▶ Work task:
Each line in the records below that has the word "Structure" should be copied.

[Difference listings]

#####

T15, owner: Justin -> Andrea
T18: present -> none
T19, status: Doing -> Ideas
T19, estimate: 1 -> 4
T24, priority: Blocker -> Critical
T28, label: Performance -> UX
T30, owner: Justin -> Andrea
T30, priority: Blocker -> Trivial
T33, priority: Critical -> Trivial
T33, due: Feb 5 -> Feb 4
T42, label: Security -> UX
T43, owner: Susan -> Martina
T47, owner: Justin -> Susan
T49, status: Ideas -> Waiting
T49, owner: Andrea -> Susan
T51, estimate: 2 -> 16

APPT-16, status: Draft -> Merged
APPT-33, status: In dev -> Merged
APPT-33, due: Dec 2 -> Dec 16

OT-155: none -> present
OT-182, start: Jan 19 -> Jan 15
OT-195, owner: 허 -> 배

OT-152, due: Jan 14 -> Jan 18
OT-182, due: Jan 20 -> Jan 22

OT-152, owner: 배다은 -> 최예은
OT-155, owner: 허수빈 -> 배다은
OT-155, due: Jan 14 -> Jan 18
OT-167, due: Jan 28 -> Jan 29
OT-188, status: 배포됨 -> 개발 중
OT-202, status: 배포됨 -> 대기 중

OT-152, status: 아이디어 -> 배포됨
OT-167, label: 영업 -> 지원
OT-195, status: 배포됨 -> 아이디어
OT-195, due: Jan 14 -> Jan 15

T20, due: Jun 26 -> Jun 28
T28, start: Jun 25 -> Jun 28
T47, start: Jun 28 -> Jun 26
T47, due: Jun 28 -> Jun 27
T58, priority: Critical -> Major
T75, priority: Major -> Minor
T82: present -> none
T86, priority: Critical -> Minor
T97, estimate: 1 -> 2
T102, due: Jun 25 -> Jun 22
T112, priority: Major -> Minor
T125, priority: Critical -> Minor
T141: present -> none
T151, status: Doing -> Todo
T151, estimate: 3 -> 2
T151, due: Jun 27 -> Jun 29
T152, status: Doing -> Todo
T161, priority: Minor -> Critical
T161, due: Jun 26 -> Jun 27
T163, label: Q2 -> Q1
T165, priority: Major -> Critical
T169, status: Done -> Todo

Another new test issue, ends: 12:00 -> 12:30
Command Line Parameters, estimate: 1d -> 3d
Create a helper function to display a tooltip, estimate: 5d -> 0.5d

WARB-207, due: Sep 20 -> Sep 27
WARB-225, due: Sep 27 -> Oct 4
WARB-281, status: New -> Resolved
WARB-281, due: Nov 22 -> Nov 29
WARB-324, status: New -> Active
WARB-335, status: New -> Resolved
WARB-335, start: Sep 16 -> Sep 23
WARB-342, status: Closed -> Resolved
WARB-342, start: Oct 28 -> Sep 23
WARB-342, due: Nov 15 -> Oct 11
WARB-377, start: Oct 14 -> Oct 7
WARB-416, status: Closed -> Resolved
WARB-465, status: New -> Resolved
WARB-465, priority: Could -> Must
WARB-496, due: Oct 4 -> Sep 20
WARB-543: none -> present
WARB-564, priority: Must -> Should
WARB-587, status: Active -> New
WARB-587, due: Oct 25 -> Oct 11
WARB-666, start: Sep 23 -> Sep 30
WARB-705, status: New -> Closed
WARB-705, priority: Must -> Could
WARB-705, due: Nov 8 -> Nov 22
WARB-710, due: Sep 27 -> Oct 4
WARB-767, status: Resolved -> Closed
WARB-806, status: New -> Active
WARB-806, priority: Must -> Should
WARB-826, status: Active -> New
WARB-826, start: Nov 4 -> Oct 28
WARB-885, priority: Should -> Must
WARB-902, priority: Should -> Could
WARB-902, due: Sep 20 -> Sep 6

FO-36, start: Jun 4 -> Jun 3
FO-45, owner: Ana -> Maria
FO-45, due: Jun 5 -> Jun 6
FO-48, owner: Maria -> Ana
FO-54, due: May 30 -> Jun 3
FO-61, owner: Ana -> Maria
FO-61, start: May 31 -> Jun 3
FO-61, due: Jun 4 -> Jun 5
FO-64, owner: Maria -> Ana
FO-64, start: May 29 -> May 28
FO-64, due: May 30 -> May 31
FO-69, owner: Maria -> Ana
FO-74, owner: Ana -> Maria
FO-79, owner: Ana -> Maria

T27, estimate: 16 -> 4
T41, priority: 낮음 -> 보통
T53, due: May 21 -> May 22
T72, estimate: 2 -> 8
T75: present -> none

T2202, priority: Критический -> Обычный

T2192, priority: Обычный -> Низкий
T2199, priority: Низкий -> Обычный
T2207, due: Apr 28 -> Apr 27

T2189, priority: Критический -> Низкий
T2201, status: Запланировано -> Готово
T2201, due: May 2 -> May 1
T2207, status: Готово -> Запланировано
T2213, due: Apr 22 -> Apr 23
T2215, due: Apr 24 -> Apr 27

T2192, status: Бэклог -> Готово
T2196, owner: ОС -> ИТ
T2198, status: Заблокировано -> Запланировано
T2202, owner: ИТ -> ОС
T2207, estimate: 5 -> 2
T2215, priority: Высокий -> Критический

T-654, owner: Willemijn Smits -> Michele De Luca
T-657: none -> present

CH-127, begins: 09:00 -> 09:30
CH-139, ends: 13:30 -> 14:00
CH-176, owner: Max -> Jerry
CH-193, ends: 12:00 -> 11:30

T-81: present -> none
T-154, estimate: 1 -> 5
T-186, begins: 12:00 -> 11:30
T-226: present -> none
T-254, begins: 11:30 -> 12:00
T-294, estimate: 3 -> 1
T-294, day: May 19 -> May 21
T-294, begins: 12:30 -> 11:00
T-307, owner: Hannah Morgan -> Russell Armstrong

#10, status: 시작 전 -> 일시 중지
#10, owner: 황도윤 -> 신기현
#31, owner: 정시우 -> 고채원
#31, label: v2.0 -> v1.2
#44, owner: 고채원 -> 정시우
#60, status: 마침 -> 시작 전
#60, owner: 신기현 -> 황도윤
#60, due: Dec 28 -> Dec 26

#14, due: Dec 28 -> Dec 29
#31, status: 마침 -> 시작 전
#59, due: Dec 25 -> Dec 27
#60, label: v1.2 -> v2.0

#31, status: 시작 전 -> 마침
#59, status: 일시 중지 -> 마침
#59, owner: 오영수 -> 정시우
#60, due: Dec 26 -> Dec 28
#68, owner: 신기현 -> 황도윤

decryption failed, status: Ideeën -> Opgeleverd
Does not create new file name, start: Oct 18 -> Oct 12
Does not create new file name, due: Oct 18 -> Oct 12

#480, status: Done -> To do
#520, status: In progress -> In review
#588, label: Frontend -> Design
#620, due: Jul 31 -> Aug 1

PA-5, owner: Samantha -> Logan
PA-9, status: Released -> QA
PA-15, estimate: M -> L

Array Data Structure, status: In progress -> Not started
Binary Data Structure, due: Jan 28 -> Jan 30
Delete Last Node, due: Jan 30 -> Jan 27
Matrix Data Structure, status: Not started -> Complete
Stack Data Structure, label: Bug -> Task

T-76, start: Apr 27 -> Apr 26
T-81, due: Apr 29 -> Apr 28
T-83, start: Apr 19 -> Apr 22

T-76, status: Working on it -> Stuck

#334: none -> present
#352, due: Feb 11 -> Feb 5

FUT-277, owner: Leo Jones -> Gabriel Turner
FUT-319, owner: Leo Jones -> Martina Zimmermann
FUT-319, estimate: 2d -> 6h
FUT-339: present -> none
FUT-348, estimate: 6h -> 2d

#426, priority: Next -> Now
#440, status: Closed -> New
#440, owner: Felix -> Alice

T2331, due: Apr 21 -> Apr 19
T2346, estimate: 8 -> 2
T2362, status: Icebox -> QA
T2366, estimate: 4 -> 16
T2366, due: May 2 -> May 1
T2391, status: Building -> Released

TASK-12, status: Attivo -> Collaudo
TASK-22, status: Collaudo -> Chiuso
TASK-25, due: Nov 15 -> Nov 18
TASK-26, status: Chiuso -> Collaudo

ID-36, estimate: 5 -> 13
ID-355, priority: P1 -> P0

#####

▶ The answer:
Array Data Structure, status: In progress -> Not started
Binary Data Structure, due: Jan 28 -> Jan 30
Matrix Data Structure, status: Not started -> Complete
Stack Data Structure, label: Bug -> Task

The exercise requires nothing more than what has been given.